Awww how cute is this ? Thanks for sharing !


----------



## ArreauStandardPoodle (Sep 1, 2009)

She is just adorable!!!


----------



## Cdnjennga (Jul 30, 2009)

Awwww, cute! I love her white chest and toes. What's her background in terms of pedigree?


----------



## roxy25 (Dec 18, 2008)

she is very cute


----------



## WonderPup (Oct 26, 2008)

Awww she is adorable!! 

Question, do their coats change like poodles or do they stay the same texture throughout life?


----------



## Ladybug (Jan 2, 2010)

How adorable! I love the lion clip.. it suits her!!


----------



## KalaMama (Nov 20, 2009)

Cdnjennga said:


> Awwww, cute! I love her white chest and toes. What's her background in terms of pedigree?


Her sire is CH SaltyDawg's Dream Catcher
Dam is Aust CH Do Gato's Mimosa at Sunnyhill


----------



## KalaMama (Nov 20, 2009)

WonderPup said:


> Awww she is adorable!!
> 
> Question, do their coats change like poodles or do they stay the same texture throughout life?

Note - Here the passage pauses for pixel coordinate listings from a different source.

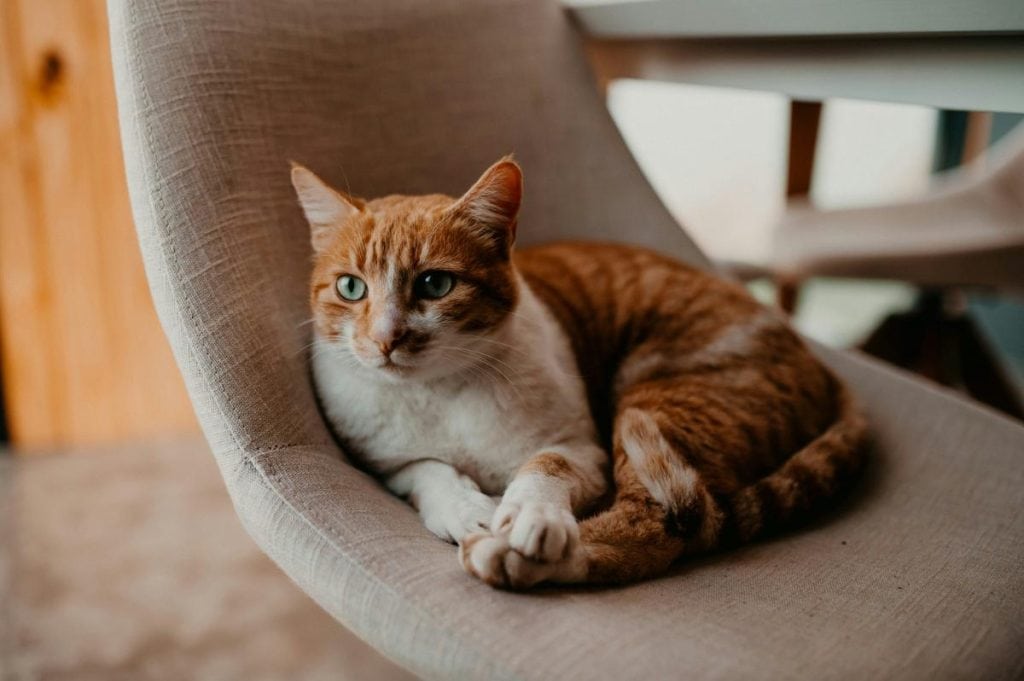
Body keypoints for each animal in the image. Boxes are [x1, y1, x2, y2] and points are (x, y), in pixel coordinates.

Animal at [292, 156, 868, 585]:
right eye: (351, 287)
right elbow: (430, 469)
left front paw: (532, 517)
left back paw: (513, 555)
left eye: (435, 284)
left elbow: (545, 464)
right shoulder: (383, 464)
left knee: (654, 528)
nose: (386, 339)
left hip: (654, 402)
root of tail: (818, 362)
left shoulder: (586, 452)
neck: (441, 393)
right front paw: (468, 508)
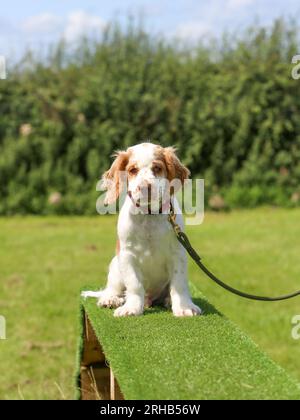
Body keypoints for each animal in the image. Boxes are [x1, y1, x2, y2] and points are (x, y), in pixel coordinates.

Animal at [82, 143, 202, 316]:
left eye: (157, 168)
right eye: (132, 170)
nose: (145, 187)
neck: (149, 215)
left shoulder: (177, 254)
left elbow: (179, 284)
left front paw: (184, 307)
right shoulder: (127, 255)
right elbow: (134, 284)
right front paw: (132, 308)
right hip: (115, 265)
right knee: (112, 288)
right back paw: (110, 299)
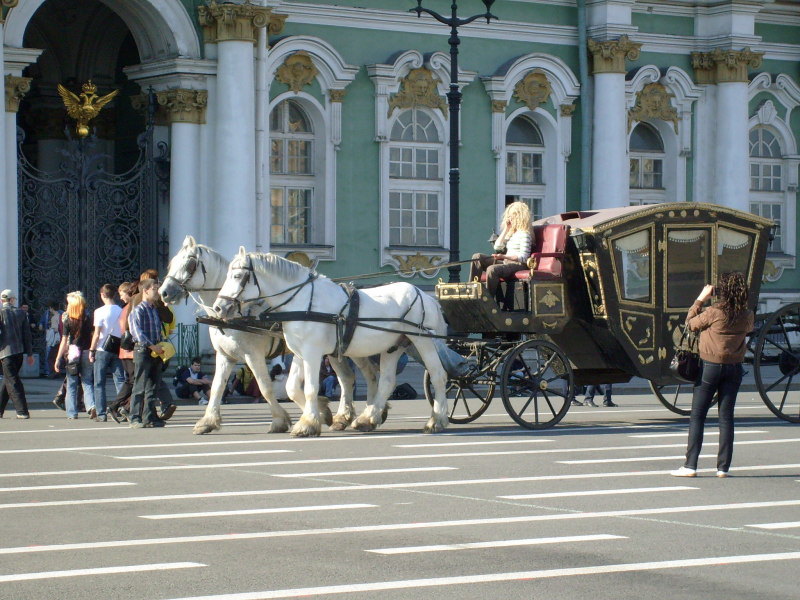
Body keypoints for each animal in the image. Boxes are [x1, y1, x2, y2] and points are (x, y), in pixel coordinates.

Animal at [160, 236, 378, 436]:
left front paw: (282, 420)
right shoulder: (224, 355)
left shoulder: (253, 355)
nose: (164, 293)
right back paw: (346, 417)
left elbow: (266, 387)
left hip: (354, 348)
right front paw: (208, 421)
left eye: (189, 264)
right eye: (172, 262)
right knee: (347, 379)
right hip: (335, 352)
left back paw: (369, 414)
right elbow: (217, 387)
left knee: (369, 375)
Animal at [212, 248, 450, 436]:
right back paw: (367, 418)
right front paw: (322, 414)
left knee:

They do have a coat change but the texture also depends on the type of coat. There is wavy and curly. Curly is much like a poodle, but both my girls are wavies so there hair is more fleecey right now and will get wavier. There can also be a mix of both coats.


----------



## KalaMama (Nov 20, 2009)

Thanks for all the nice comments!! She and her Poodle sister get along famously I think Kala really loves having her around. Now if I can just protect her show coat from this new little munchkin!!


----------